Working hard all your life and diligently contributing to your pension plan means you will automatically enjoy a happy retirement, spending time doing the things you love – fishing, travelling, gardening or playing golf. Right?
Not necessarily. According to some recent research in the United Kingdom (by pension experts MGM Advantage) the average retired Brit feels they need almost CI$10,000 a year more to be financially comfortable. And remember, UK pensioners receive a state pension in addition to company and private pensions, something that does not happen here in Cayman.
Globally, pension funds are receiving a double blow – not only are people living longer and therefore needing more money for their old age, but the weakened economy has also taken its toll on the investment pot, reducing the final amount we will have available to us when we retire.
On average, in the UK, a man will live for 17 more years after retiring at 65, while a woman will live for nearly another 20 years. Here in Cayman, with the age at which pension can be drawn being even earlier at 60, savings need to stretch even further.
UK insurance and savings company LV says that since 2000, UK pensioners have seen living costs rise by 33 per cent. Their biggest expense, food and non-alcoholic drinks costs them around 14 per cent of their total annual spending, followed closely by utility bills and travel/gas. In Cayman we are feeling a similar pinch when it comes to rising food and fuel costs and these statistics are a reminder that we all need to assess our pension contributions to ensure that we have saved enough to enjoy our retirement.
Thankfully it’s not all doom and gloom. There are a number of measures you can take now to ensure that you are getting the best out of your pension.
Step one is to work out how much you think you will need to live on in your retirement. Your pension provider can help you, along with a variety of online planners, but generally you will need to work out how much you are currently saving via a pension plan and any other savings plans, how much you will likely be spending in retirement and therefore how much money you will need. The difference between how much you are saving and how much you anticipate spending may well be a surprise to you, with a possible sizeable shortfall.
There can be a number of reasons for this shortfall, one of the most significant being the length of time you have been making pension contributions. Since the Pensions Law in Cayman has only been in effect for 14 years, there will be many employees in the Islands who have worked for 20 or 30 years, but who have only been contributing over those past 14 years.
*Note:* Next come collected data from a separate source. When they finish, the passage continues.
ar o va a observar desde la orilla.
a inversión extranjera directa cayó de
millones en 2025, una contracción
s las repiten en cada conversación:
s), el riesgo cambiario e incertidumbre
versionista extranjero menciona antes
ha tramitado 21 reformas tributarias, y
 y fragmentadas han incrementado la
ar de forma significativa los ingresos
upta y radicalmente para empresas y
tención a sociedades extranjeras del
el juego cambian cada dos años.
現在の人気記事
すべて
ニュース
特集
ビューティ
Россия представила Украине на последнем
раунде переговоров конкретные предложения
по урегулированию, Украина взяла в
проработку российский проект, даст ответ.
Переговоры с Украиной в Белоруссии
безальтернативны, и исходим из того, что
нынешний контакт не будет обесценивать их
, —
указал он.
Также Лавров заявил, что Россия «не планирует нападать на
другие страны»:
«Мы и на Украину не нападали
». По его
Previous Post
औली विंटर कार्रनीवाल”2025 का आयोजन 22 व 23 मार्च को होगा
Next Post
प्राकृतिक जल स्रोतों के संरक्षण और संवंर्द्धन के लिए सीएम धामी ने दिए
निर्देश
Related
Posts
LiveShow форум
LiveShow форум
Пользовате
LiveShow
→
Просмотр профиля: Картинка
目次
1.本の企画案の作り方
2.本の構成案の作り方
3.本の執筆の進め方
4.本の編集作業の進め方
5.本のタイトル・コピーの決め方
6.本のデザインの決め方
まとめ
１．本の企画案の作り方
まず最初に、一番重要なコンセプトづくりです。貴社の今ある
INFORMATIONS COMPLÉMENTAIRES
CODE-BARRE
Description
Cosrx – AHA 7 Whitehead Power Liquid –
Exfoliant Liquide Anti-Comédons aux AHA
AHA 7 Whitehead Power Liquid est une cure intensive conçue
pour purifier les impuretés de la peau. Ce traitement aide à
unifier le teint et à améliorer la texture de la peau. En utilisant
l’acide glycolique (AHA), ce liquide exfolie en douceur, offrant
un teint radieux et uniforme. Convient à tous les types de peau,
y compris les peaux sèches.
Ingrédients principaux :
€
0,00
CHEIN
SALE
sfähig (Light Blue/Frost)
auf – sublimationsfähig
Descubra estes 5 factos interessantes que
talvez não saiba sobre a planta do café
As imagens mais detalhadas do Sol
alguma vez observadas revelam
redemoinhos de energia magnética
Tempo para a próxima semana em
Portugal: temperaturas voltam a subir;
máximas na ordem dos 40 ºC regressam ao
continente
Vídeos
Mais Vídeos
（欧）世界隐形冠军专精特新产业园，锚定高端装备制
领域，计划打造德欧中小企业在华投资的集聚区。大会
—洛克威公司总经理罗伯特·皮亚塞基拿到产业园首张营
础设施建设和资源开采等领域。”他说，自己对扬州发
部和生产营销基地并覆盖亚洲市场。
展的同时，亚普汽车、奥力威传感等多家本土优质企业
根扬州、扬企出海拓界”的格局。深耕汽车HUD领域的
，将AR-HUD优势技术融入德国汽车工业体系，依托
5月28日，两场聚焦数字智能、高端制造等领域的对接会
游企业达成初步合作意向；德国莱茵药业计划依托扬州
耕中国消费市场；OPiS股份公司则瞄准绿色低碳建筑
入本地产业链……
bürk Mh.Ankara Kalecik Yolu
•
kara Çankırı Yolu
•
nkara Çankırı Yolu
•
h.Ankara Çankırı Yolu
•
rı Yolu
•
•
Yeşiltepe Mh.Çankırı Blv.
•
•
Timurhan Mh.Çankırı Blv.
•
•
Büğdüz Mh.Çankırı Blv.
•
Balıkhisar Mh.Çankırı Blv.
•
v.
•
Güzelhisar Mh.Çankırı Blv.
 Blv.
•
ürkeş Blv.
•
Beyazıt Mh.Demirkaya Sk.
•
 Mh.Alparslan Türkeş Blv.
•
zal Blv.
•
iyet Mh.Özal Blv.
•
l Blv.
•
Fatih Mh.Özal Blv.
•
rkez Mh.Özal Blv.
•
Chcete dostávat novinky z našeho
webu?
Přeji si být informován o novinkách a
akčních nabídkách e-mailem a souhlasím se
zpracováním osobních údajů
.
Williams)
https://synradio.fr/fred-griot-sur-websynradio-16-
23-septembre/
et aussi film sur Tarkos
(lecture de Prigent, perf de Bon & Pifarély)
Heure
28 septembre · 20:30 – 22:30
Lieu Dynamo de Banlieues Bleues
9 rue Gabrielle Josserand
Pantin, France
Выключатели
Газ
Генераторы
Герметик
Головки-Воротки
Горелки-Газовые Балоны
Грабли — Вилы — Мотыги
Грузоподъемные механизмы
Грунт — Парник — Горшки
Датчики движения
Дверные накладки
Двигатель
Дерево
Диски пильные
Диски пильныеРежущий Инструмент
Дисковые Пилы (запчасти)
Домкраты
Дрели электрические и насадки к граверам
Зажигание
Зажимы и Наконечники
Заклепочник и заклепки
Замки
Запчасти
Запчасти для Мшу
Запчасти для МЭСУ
A second example of how this shortfall arises is in the case of workers who earn more than the legal cap amount of $60,000, but for whom contributions are only made up to the required cap amount.
Finally, the market will play a huge factor. In the existing very-low interest rate environment, as well as the 2008 financial crisis which drove down equities worldwide, we have all been facing an investment market headwind.
Making the right choice when it comes to a pension plan provider is crucial. According to The National Pensions Law, employers in Cayman can register their own pension plan with the National Pensions Office or participate in one of six certified multi-employer pension plans. While the choice of pension fund provider in Cayman may be relatively narrow, there is still sufficient choice to give you the ability to be pro-active in this choice, or assist your company in assessing the best choice for its employees as a whole.
There are various criteria that you should be carefully considering when choosing a pension plan provider.
Returns are an obvious starting point but you should also take into consideration administration fees, as these may vary. In addition, you must consider how the fund is managed to ensure the highest level of professionalism and therefore protection of the assets of the fund. Risk management can be just as important if markets continue to be volatile, and you should consider the level of risk taken by different Plans, particularly for employees approaching retirement age.
We also suggest that you should know if the fund conducts diligent risk management to ensure that there is a careful and rigorous selection of the fund’s investment managers.
In Cayman, by law, employees are not required to pay more than 5 per cent of their earnings into their pension plan and their employer may not contribute less than 5 per cent of that employee’s earnings into the plan. However, you can, and probably should, increase your payments into your pension plan with additional voluntary contributions.
Although people generally stick to contributing their minimum contributions it is definitely worth considering making AVCs. AVCs can boost your pension account balance to get you to a level where you are able to look forward to a comfortable and enjoyable retirement.